I was sequestered until I gave my testimony, unable to enter the courtroom until after I had taken the stand. The defense attorney, Robert Andrews, had agreed to let me be the first witness so that I would miss only the opening statements. It was important to me to see everything I could, to bear witness in all ways possible. Our prosecutor, Assistant Attorney General Lisa Marchese, reviewed the content of her opening statement with me. She agreed with Walt’s interpretation of the likely sequence of events that had led Hutchinson to our door. She would tell the jury that Hutchinson’s parents’ respective houses bracketed ours, and that Crystal Perry, this gorgeous redhead, had often walked along that corridor with her young daughter, had played and sunbathed in her exposed front yard. Hutchinson had plenty of opportunity to see her, either when she walked past his house or when he drove past hers. He’d had plenty of opportunity to become obsessed. Then finally he’d come to our house late one night, determined. Years later, Lisa would tell me, “I still believe your mother was targeted because of her beauty.”

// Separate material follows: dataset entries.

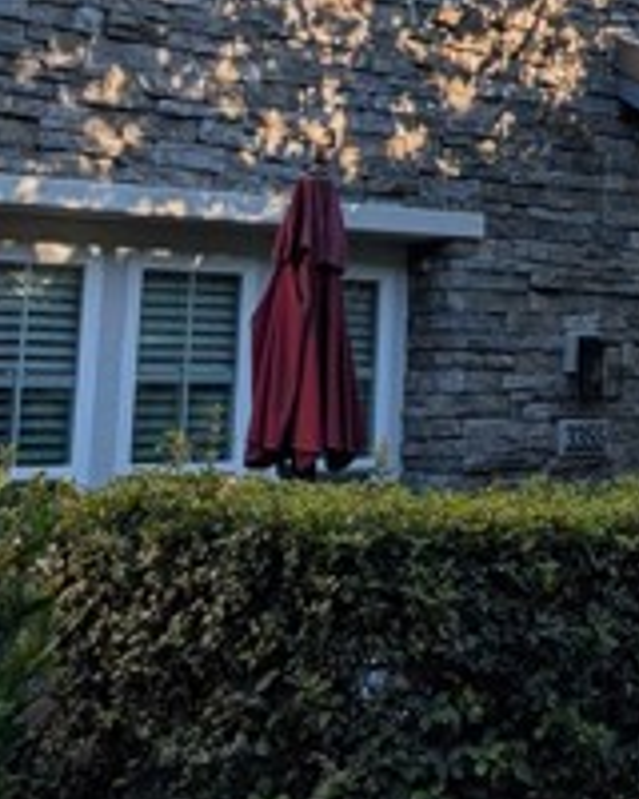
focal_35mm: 75
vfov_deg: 24.0
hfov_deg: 19.6
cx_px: 683
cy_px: -42
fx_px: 1773
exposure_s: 1/999
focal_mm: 6.9
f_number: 1.68
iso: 20
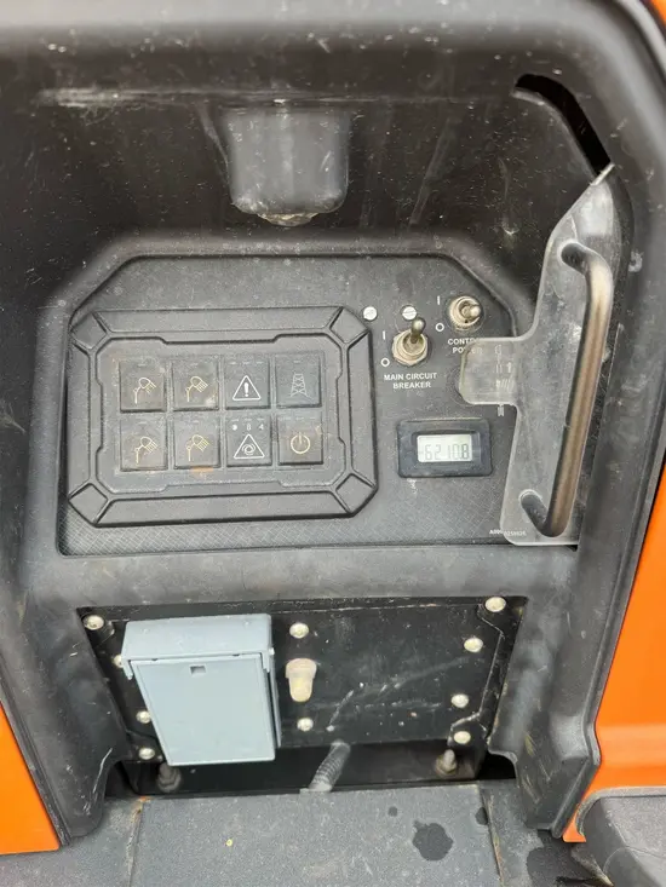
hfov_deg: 56.8
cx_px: 333
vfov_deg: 71.6
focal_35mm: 24
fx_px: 615
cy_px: 444
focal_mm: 6.76
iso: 80
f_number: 1.78
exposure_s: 1/325
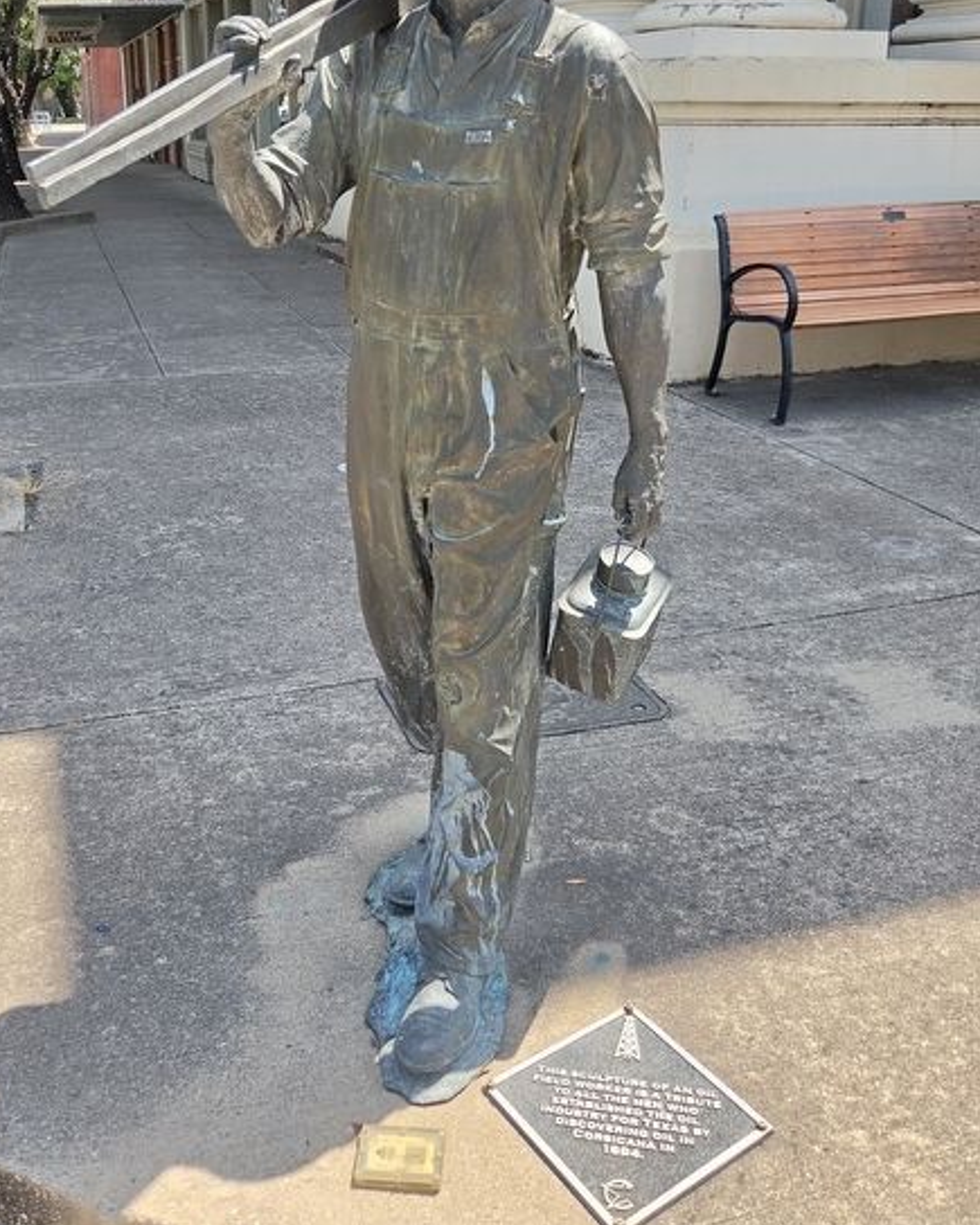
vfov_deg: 53.3
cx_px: 469
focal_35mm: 33
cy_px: 417
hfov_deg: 44.5
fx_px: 1197
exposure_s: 1/2145
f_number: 1.8
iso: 80
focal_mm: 5.4
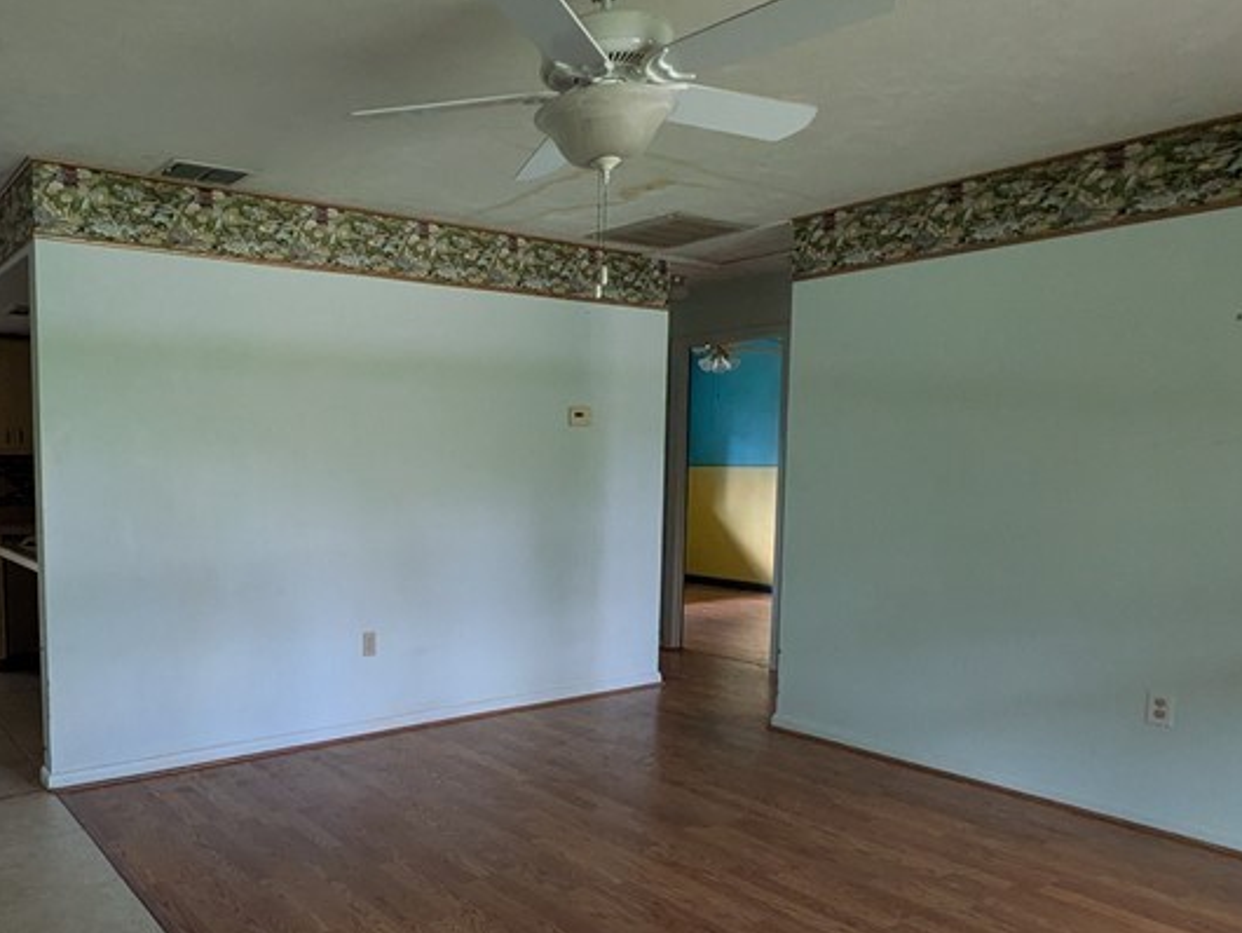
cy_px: 544
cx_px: 364
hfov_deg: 62.8
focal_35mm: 27
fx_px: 969
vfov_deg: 51.2
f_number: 2.2
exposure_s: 1/120
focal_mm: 1.83
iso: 321
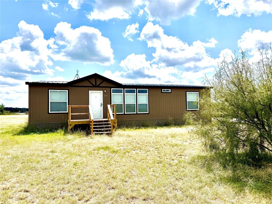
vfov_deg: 56.8
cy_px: 102
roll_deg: +0.7
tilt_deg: +2.4
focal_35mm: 24
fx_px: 189
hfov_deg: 71.6
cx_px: 136
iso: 80
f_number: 1.78
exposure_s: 1/10309
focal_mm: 6.76
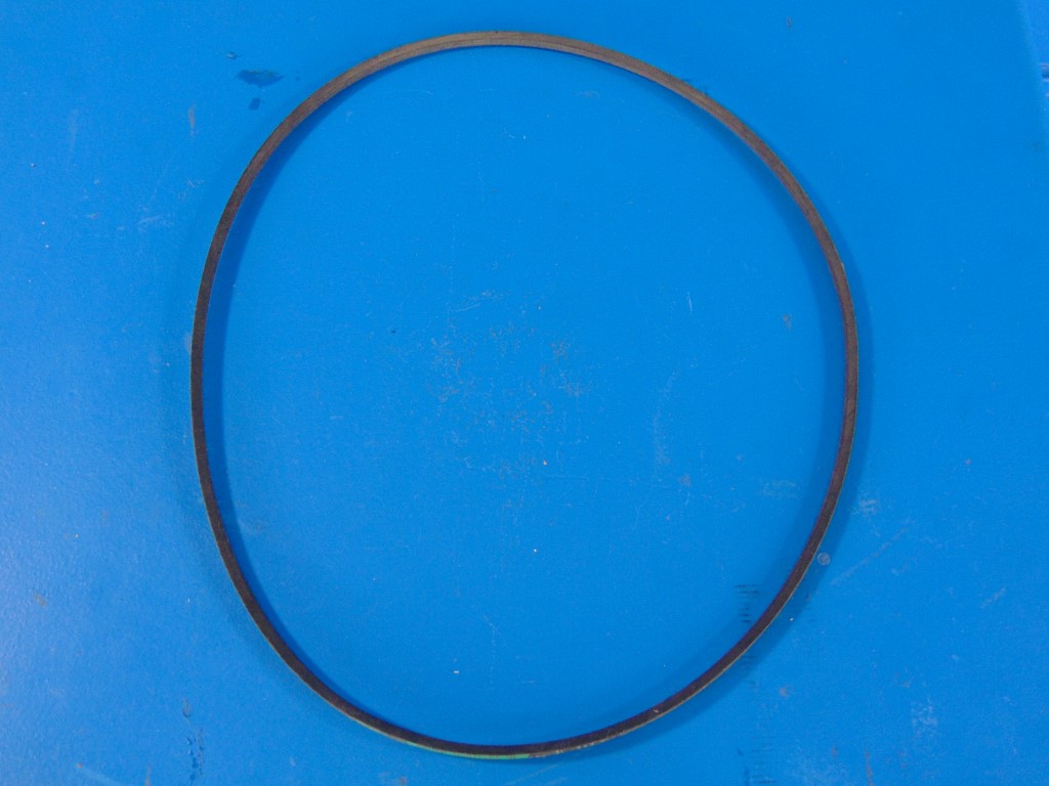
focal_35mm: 39
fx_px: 1182
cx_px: 524
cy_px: 393
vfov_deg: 36.8
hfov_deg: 47.9
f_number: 3.3
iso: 200
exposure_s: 1/30
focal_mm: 6.9
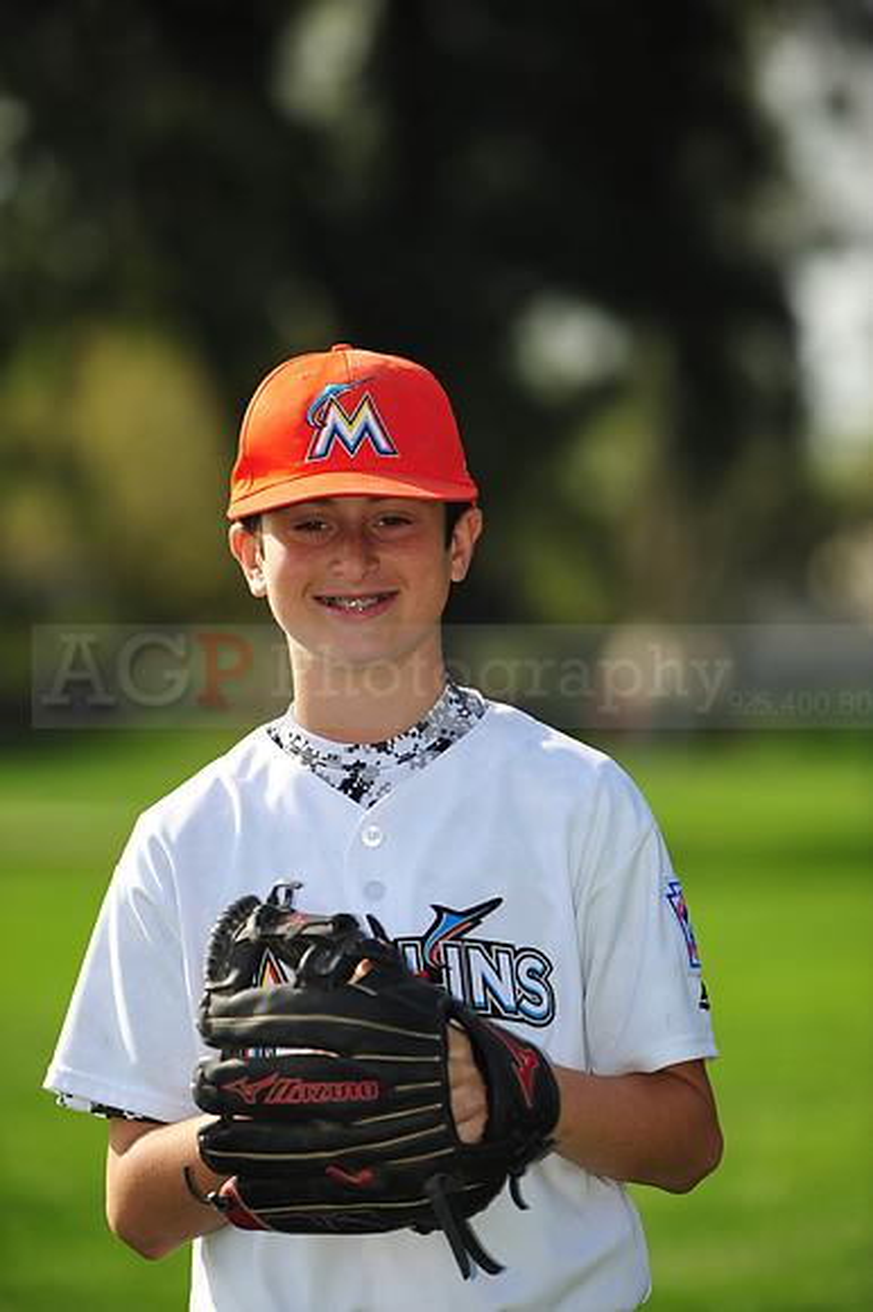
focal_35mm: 200
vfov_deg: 10.3
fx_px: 7283
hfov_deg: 6.9
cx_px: 436
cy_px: 656
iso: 200
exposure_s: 1/1000
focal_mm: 200
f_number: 4.5
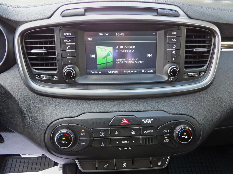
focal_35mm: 28
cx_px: 116
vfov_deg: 49.7
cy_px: 87
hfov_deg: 63.4
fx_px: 188
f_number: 3.4
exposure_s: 1/11
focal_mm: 5
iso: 200
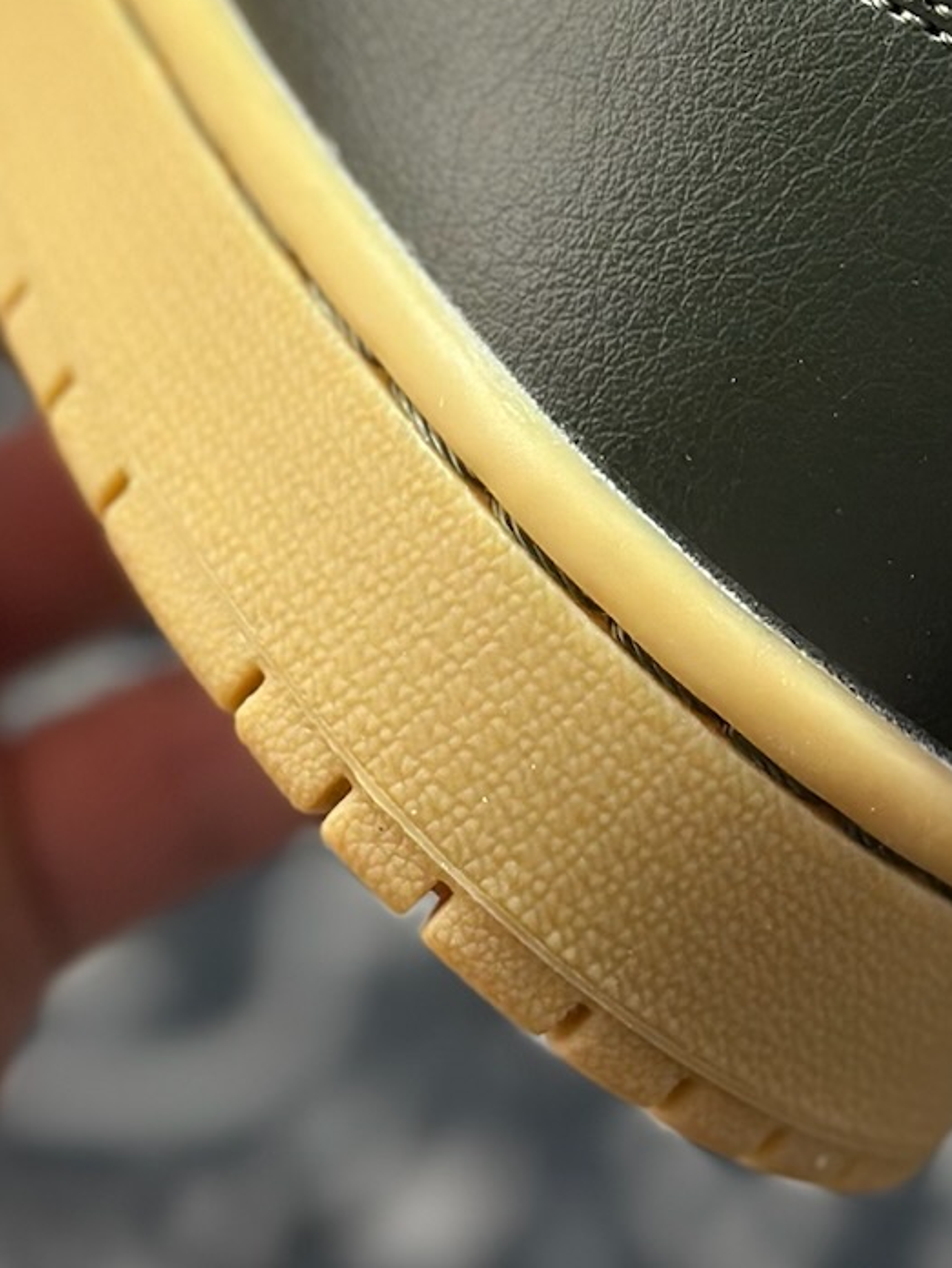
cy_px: -304
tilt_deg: -58.2
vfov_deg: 13.6
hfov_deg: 10.5
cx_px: 435
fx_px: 5169
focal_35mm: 141
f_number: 1.78
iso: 80
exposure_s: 1/672
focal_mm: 6.86
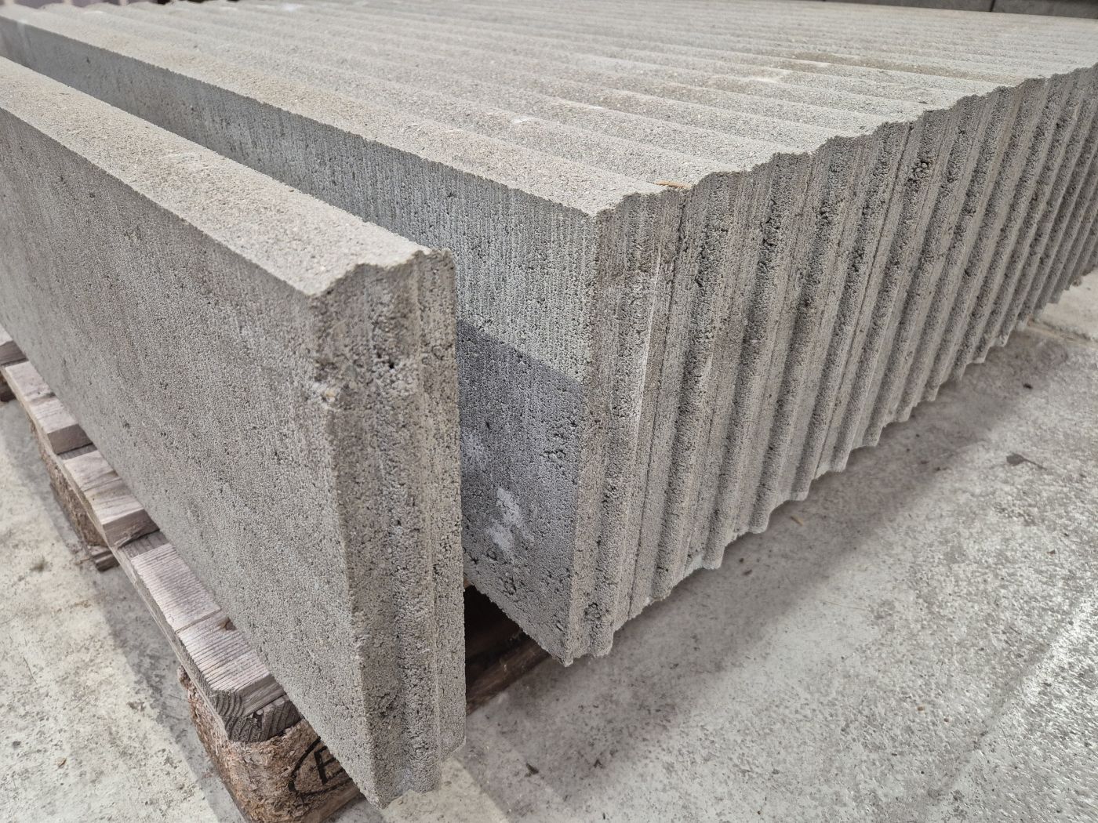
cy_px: 412
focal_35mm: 23
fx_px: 730
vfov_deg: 58.9
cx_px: 549
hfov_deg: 73.9
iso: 500
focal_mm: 5.4
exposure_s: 1/100
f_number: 1.8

No one else in the family would be called to testify, so they went into the courtroom while Ashley and I waited. We had an hour or two before it was time for me to go on. The waiting was difficult; I was ready to take the stand, and each passing moment made me feel more tense. Stronger than this feeling, though, was the desire to get in that room and take a good look at Michael Hutchinson. I had seen a photocopy of his mug shot from the kidnapping arrest five years earlier, and there had been more recent pictures of him in the paper, side views taken as he walked into his arraignment. I knew he was stocky, had brown hair. He wore ill-fitting sport coats, clearly purchased for court. But I wanted to know what it was like to be in a room with him, to see how his body displaced air, to watch what he did with his hands, at what angle he tilted his head. I wanted to see who this person was. And I could feel him waiting for me, too.
Susie kept dipping into our room to keep us updated, and at one point she came to tell us she had a surprise for me.
“Oh?” I said, anxious.
Susie kept smiling as she went into the hallway for a moment, then came back and pulled the door open with a flourish to let in, of all people, Dennis Lorrain.
Dennis stepped in with a huge smile on his face, filling the room with muscles I didn’t remember. I’d known him as a lanky nineteen-year-old boy with a tiny gold hoop in his ear, and here he was, broad, buzz-cut, with fine lines around his eyes. But he had the same snaggly eyeteeth, the same dimples.
Somehow, our natural response was to hug hello. He pulled back and said, “You’re all grown up!” I let out a short laugh and said, “So are you!” I had this strange sensation of being older than him, of being my mother’s age. He still emanated that unmistakable current of twitchy energy; I was relatively composed. Really, the procession of years had shrunk our effective age difference; I was twenty-five, he was thirty-three.